Benchmarks | # Tasks | Language | # Instances | Evaluation Form |
---|---|---|---|---|
MMLU | 57 | English | 15,908 | Local |
MMCU | 51 | Chinese | 11,900 | Local |
C-Eval | 52 | Chinese | 13,948 | Online |
AGIEval | 20 | English, Chinese | 8,062 | Local |
M3KE | 71 | Chinese | 20,477 | Local |
M3Exam | 4 | English and others | 12,317 | Local |
CMMLU | 67 | Chinese | 11,528 | Local |
LucyEval | 55 | Chinese | 11,000 | Online |
Also, there are some benchmark for the holistic evaluation.

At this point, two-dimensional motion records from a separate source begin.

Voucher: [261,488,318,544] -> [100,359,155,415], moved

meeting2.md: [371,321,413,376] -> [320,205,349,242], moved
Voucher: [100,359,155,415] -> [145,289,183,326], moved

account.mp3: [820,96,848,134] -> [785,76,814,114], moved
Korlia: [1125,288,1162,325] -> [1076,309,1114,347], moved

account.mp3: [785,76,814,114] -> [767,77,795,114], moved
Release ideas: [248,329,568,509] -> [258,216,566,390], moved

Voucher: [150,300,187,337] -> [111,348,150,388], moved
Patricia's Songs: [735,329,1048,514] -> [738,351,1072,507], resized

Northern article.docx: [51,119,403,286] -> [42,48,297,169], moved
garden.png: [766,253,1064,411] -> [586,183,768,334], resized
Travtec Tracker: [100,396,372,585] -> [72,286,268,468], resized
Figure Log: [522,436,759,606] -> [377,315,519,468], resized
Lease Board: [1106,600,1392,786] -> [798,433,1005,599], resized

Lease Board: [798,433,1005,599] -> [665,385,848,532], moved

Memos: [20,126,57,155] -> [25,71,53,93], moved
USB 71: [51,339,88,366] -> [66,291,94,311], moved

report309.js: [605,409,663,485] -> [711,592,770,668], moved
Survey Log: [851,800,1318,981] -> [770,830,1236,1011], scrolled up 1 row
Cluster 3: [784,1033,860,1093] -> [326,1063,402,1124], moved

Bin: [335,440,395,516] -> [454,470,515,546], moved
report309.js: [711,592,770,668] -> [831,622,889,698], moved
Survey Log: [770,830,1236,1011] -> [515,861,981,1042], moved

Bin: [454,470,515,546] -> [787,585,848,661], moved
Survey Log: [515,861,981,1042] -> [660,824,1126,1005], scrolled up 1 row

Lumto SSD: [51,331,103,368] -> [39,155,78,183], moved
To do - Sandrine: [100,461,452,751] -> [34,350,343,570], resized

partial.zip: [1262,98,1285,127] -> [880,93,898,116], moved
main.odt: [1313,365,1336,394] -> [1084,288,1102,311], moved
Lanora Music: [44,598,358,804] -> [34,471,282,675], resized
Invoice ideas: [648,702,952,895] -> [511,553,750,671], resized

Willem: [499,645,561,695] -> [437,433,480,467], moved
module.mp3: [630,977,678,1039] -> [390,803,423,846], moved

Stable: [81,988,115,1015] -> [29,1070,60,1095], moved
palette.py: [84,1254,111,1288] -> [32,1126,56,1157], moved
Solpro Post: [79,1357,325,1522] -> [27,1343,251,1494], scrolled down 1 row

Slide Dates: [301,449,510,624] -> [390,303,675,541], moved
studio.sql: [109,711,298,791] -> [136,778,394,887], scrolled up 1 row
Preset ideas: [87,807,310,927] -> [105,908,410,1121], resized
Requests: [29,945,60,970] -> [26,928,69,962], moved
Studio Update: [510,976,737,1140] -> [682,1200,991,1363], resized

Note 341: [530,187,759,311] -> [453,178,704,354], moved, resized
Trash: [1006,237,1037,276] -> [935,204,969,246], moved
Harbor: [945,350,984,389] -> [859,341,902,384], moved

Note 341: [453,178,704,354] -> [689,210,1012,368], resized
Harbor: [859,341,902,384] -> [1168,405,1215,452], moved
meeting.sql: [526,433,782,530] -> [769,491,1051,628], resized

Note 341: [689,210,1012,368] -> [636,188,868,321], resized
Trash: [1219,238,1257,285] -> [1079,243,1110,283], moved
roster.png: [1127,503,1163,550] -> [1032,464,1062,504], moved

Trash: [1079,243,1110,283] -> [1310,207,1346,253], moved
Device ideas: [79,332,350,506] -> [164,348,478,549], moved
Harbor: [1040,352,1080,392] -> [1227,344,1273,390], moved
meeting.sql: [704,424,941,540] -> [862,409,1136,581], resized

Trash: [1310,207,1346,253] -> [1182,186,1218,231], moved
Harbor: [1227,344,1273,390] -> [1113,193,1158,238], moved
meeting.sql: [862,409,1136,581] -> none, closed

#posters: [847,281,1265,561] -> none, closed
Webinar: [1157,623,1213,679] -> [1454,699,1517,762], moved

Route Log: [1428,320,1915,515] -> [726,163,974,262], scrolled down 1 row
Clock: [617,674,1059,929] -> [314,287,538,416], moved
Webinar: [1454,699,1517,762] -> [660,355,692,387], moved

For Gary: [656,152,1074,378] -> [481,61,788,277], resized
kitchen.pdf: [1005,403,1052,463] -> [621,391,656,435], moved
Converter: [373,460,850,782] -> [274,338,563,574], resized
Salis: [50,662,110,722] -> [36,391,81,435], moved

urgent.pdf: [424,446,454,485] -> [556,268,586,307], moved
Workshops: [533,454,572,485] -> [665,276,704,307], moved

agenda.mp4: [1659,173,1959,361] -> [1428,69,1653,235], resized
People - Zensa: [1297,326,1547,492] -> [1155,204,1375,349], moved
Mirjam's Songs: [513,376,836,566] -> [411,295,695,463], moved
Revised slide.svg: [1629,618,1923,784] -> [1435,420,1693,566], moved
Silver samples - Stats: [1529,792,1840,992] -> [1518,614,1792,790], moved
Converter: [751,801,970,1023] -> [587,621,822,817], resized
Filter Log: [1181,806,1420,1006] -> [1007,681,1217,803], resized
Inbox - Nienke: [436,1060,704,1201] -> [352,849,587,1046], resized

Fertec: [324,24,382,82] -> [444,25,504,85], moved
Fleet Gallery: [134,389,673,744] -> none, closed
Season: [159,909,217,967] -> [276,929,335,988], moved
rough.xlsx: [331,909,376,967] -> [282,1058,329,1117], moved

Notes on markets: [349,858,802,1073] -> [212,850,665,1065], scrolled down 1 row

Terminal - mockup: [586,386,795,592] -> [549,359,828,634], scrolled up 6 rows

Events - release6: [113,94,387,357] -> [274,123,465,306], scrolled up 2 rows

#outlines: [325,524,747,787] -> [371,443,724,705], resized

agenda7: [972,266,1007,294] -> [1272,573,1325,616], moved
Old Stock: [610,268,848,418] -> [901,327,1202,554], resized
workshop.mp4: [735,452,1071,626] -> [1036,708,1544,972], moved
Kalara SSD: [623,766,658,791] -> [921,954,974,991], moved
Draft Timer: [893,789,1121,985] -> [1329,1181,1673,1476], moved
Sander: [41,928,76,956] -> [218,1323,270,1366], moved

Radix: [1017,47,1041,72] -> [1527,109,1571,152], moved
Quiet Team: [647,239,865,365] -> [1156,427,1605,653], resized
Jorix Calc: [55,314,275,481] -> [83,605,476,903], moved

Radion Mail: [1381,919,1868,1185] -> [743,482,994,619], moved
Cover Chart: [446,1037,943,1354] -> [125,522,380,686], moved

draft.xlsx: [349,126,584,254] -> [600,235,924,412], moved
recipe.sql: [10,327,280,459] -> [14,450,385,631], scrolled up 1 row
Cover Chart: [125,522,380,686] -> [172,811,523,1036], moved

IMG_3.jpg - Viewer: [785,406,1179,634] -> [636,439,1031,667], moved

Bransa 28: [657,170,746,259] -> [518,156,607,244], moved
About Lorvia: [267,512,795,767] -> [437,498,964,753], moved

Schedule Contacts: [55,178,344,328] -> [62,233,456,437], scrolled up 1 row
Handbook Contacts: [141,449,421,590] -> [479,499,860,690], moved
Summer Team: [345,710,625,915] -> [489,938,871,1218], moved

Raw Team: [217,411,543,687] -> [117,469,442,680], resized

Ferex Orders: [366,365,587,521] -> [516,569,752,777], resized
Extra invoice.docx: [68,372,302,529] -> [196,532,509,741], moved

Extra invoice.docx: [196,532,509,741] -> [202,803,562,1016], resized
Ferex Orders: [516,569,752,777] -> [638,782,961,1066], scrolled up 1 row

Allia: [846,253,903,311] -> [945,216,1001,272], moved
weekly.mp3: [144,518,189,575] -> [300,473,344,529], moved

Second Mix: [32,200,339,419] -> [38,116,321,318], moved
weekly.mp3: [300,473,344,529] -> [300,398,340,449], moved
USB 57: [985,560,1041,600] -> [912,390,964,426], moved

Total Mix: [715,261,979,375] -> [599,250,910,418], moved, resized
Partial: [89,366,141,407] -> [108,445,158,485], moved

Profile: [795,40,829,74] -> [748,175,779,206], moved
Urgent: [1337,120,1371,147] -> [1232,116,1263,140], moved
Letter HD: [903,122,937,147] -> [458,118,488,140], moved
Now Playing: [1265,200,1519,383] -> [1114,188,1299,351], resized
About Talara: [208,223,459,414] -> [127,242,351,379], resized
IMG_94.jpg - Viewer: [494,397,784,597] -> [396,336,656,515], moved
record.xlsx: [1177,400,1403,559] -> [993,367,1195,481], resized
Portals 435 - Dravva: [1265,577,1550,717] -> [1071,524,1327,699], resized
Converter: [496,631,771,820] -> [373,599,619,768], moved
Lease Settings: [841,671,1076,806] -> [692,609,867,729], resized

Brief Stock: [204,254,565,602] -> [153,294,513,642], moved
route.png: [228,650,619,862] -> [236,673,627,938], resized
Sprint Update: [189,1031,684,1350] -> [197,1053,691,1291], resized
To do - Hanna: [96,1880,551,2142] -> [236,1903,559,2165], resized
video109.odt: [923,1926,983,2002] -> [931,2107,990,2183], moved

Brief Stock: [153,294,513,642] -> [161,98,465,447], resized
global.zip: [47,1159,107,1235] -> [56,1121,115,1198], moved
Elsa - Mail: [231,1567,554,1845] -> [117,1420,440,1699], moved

Benchmarks | Language | benchmark | Evaluation Form | Expandability |
---|---|---|---|---|
HELM | English | Automatic | Local | Supported |
BIG-bench | English and others | Automatic | Local | Supported |
OpenCompass | English and others | Automatic and LLMs-based | Local | Supported |
Huggingface | English | Automatic | Local | Unsupported |
FlagEval | English and others | Automatic and Manual | Local and Online | Unsupported |
OpenEval | Chinese | Automatic | Local | Supported |
Chatbot Arena | English and others | Manual | Online | Supported |
How to calculate the benchmark
In the dynamic world of artificial intelligence, benchmarks play a pivotal role in gauging the prowess of AI models. A notable platform that has garnered widespread attention for its comprehensive leaderboard is Hugging Face. Here, benchmarks such as Average, ARC, HellaSwag, MMLU, TruthfulQA, Winogrande, and GSM8K offer a bird’s-eye view of an AI model’s capabilities. To demystify the process of benchmark calculation, let’s delve into a practical example using the TruthfulQA benchmark.
Discovering TruthfulQA
The TruthfulQA dataset, accessible on Hugging Face (view dataset), serves as an excellent starting point. This benchmark is designed to evaluate an AI’s ability to not only generate accurate answers but also ensure they align with factual correctness.
Unified Framework for Evaluation
Thankfully, the complexity of working across different benchmarks is significantly reduced with tools like the lm-evaluation-harness repository. This unified framework simplifies the evaluation process, allowing for a streamlined approach to assessing AI models across various benchmarks.
Tailoring Evaluation to Learning Scenarios
The evaluation process varies significantly depending on the learning scenario—be it zero-shot or few-shot learning. In few-shot learning, where the model is primed with examples, prompts such as thus, the choice is:
can guide the model to the correct answer format (e.g., A, B, C
). For zero-shot scenarios, where the model lacks prior examples, multiple prompts may be necessary. The first prompt elicits a raw response, while subsequent prompts refine this into a final, decisive choice.
Conclusion
Benchmarks like TruthfulQA are indispensable for advancing AI research, providing a clear benchmark for evaluating the nuanced capabilities of AI models. By leveraging unified frameworks and adapting to the specific demands of different learning scenarios, researchers can efficiently and accurately assess their models. Remember, the key to a successful evaluation lies in understanding the dataset, choosing the right learning scenario, and meticulously following the evaluation protocol to ensure fair and accurate results.